To estimate sensitivity, specificity, and inter-rater agreement of MRI for classifying histologically confirmed neoplastic, inflammatory, and cerebrovascular brain disease in dogs.
One hundred and twenty-one client-owned dogs diagnosed with brain disease (n = 77) or idiopathic epilepsy (n = 44).
Retrospective, multi-institutional case series; 3 investigators analyzed MR images for the presence of a brain lesion with and without knowledge of case clinical data. Investigators recorded most likely etiologic category (neoplastic, inflammatory, cerebrovascular) and most likely specific disease for all brain lesions. Sensitivity, specificity, and inter-rater agreement were calculated to estimate diagnostic performance.
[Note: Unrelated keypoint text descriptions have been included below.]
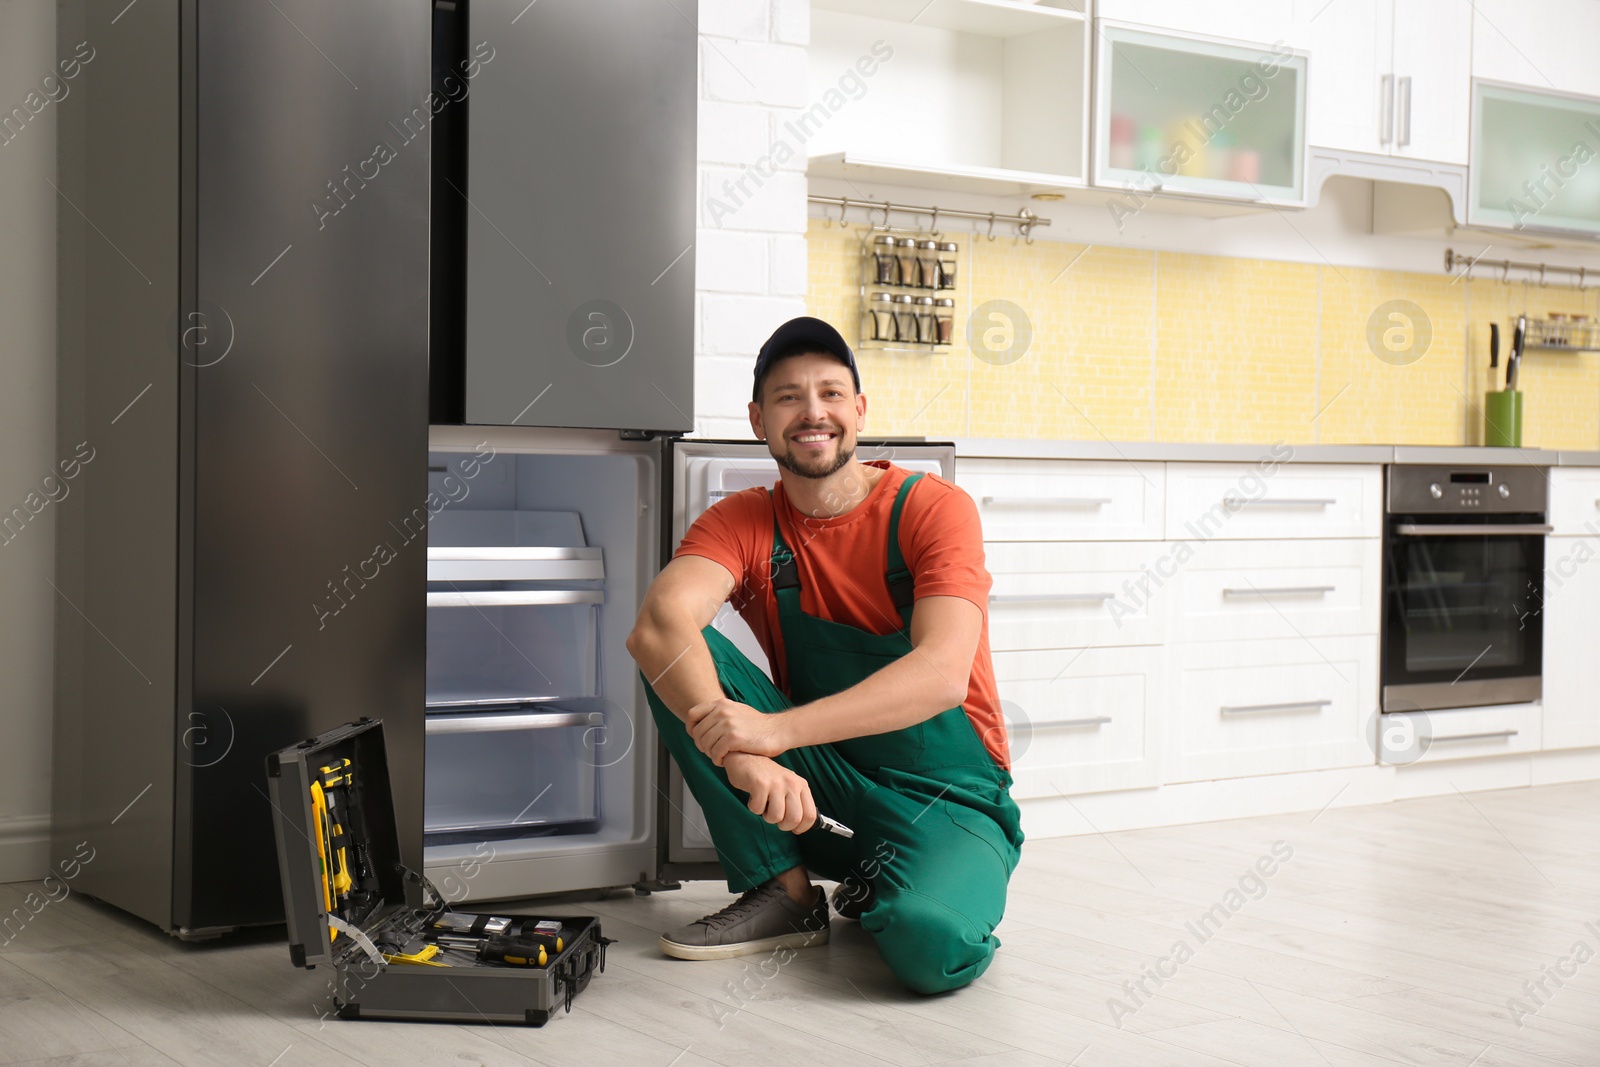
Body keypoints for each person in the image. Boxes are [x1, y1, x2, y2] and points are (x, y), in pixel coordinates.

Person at [625, 316, 1023, 995]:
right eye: (788, 397)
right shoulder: (746, 519)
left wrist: (774, 732)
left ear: (859, 410)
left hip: (948, 802)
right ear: (758, 418)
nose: (813, 412)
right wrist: (744, 754)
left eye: (831, 393)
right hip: (822, 789)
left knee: (930, 946)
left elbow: (941, 674)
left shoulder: (932, 509)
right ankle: (785, 892)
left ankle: (897, 889)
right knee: (676, 650)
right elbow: (660, 625)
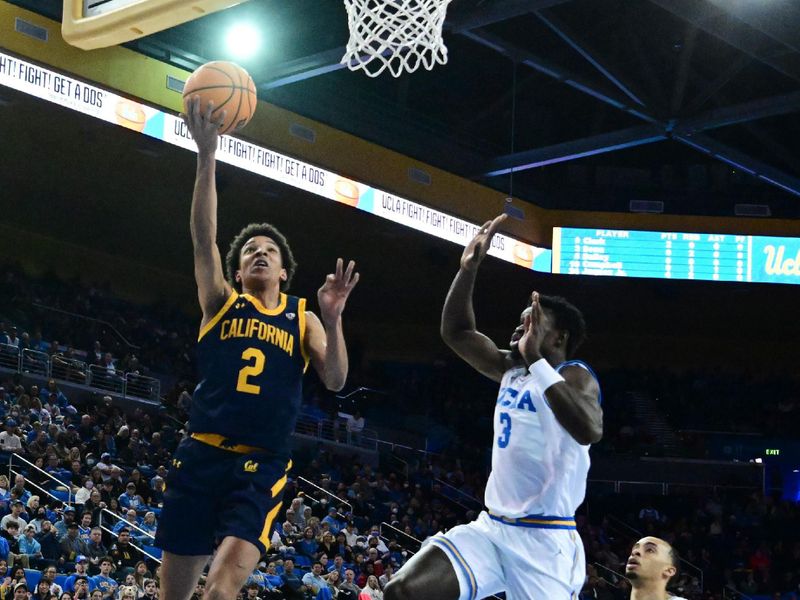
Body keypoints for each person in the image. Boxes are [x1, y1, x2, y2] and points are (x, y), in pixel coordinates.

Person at [156, 96, 360, 600]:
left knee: (222, 590)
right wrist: (207, 155)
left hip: (260, 466)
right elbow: (204, 237)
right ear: (240, 271)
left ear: (284, 272)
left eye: (269, 250)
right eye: (251, 251)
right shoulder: (221, 302)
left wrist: (333, 322)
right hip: (200, 454)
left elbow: (335, 379)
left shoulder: (303, 316)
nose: (260, 254)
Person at [384, 215, 603, 600]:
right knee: (403, 591)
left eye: (530, 323)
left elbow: (589, 429)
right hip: (492, 529)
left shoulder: (574, 375)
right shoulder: (509, 368)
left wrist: (536, 361)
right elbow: (457, 332)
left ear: (559, 337)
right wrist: (468, 270)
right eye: (519, 325)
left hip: (545, 541)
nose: (518, 332)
MRI was 94.4% sensitive (95% confidence interval [CI] = 88.7, 97.4) and 95.5% specific (95% CI = 89.9, 98.1) for detecting a brain lesion with similarly high performance for classifying neoplastic and inflammatory disease, but was only 38.9% sensitive for classifying cerebrovascular disease (95% CI = 16.1, 67.0). In general, high specificity but not sensitivity was retained for MR diagnosis of specific brain diseases. Inter-rater agreement was very good for overall detection of structural brain lesions (κ = 0.895, 95% CI = 0.792, 0.998, P < .001) and neoplastic lesions, but was only fair for cerebrovascular lesions (κ = 0.299, 95% CI = 0, 0.761, P = .21).
Conclusions and Clinical Importance
MRI is sensitive and specific for identifying brain lesions and classifying disease as inflammatory or neoplastic in dogs. Cerebrovascular disease in general and specific inflammatory, neoplastic, and cerebrovascular brain diseases were frequently misclassified.